» Articolo da leggere
══════

È finalmente rientrato in Italia Michele D’Angelo, il docente di Biologia dell’Università dell’Aquila detenuto in Albania dall’agosto scorso in seguito a un incidente stradale costato la vita a un ragazzo di 16 anni. Il 44enne, originario di San Severo, ha lasciato Tirana nel tardo pomeriggio del 23 ottobre insieme alla compagna Vanessa Castelli, atterrando a Fiumicino poco dopo la mezzanotte. Da lì ha raggiunto L’Aquila, dove potrà ora riprendere la propria vita dopo settimane di tensione e incertezza.
Dopo 75 giorni di carcere resta solo l’obbligo di firma
Il trasferimento in Italia è avvenuto nel massimo riserbo da parte delle autorità italiane e albanesi. D’Angelo, rimasto in carcere per 75 giorni prima di ottenere la libertà su cauzione, dovrà ora rispettare soltanto un obbligo di firma. “Michele è molto provato, ma possiamo dire che è finito un incubo, ora possiamo respirare”, ha dichiarato la compagna Vanessa Castelli, che in questi mesi ha seguito passo dopo passo ogni sviluppo della vicenda, sostenendo il docente con determinazione e riservatezza.
L’incidente sulla Levan-Fier e la difesa
D’Angelo era stato arrestato l’8 agosto mentre si trovava in vacanza in Albania, dopo un incidente stradale sulla Levan-Fier nel quale aveva perso la vita un adolescente. Secondo la ricostruzione della difesa, la Lancia Ypsilon guidata dal professore sarebbe stata centrata da una Mercedes lanciata ad alta velocità, una dinamica che dovrà ora essere chiarita da ulteriori accertamenti tecnici e testimonianze.

══════

» Esercizi proposti
- a) Riproduci fedelmente il passo dell'articolo su Michele D'Angelo da "L’incidente sulla Levan-Fier" a "tecnici e testimonianze.".
- b) Riprendi l'articolo sul rientro in Italia di Michele D'Angelo e continualo dopo l'ultima frase.
Le voci non hanno alcun legame con l'articolo.

══════

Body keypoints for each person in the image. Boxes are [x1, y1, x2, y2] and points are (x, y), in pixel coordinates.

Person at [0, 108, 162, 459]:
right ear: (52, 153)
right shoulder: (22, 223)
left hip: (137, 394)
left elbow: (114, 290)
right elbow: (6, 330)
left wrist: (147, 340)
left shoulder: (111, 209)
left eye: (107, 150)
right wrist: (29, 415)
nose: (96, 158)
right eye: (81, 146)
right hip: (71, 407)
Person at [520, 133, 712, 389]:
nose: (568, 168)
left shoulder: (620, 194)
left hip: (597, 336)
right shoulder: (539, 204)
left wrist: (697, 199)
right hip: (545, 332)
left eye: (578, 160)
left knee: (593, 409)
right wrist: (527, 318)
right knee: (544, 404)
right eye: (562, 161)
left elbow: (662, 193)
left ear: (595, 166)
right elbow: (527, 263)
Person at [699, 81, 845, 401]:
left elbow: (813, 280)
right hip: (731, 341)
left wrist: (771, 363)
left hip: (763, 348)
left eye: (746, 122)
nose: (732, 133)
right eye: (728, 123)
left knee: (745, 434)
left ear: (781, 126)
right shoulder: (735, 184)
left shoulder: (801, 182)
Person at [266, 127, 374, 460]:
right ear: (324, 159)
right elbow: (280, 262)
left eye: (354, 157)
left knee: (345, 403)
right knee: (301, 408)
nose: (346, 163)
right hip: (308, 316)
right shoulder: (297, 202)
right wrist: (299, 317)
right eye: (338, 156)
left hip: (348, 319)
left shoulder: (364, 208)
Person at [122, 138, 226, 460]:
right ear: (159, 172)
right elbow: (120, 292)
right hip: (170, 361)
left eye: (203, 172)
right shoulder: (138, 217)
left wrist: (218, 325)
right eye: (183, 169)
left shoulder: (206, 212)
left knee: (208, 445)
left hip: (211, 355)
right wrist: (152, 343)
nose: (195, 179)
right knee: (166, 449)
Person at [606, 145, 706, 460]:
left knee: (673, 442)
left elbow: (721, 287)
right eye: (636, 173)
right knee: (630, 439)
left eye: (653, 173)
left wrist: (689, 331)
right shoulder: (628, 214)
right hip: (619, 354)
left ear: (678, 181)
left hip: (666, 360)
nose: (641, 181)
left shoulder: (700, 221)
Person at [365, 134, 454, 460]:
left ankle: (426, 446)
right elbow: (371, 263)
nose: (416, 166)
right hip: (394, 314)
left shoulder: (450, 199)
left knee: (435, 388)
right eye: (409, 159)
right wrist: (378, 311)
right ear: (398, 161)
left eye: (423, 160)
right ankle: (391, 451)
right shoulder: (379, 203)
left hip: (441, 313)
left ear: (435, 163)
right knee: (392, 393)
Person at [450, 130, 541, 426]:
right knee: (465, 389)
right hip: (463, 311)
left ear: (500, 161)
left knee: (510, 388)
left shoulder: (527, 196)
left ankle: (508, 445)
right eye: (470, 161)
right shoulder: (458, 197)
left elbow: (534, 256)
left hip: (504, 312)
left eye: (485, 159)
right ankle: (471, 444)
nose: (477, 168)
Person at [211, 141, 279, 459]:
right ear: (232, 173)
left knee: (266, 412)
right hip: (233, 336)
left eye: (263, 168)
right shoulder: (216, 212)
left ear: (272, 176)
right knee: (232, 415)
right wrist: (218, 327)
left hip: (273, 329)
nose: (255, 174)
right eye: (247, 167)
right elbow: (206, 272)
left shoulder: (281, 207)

══════

» Risultati degli esercizi
- a)
L’incidente sulla Levan-Fier e la difesa
D’Angelo era stato arrestato l’8 agosto mentre si trovava in vacanza in Albania, dopo un incidente stradale sulla Levan-Fier nel quale aveva perso la vita un adolescente. Secondo la ricostruzione della difesa, la Lancia Ypsilon guidata dal professore sarebbe stata centrata da una Mercedes lanciata ad alta velocità, una dinamica che dovrà ora essere chiarita da ulteriori accertamenti tecnici e testimonianze.

- b)
La solidarietà di San Severo: “Una bella notizia che aspettavamo da tempo”
La notizia del rientro in Italia del biologo ha suscitato grande sollievo nella comunità di San Severo, dove in molti avevano seguito con apprensione la sua vicenda. La sindaca Lidya Colangelo ha espresso pubblicamente la propria gioia: “Siamo particolarmente felici di questa notizia e ci auguriamo di rivedere presto Michele a San Severo. Ringrazio l’Ambasciata italiana, il corpo consolare e il Ministero degli Esteri per essersi attivati e aver svolto un lavoro magari silenzioso, ma indispensabile in ogni fase di questa complessa vicenda”.
“Finalmente possiamo respirare”
“Il nostro pensiero più affettuoso – ha aggiunto la prima cittadina – va a Michele, alla sua famiglia e alla compagna. Sono state settimane delicate e dolorose, ma finalmente possiamo dire che una bella notizia è arrivata”.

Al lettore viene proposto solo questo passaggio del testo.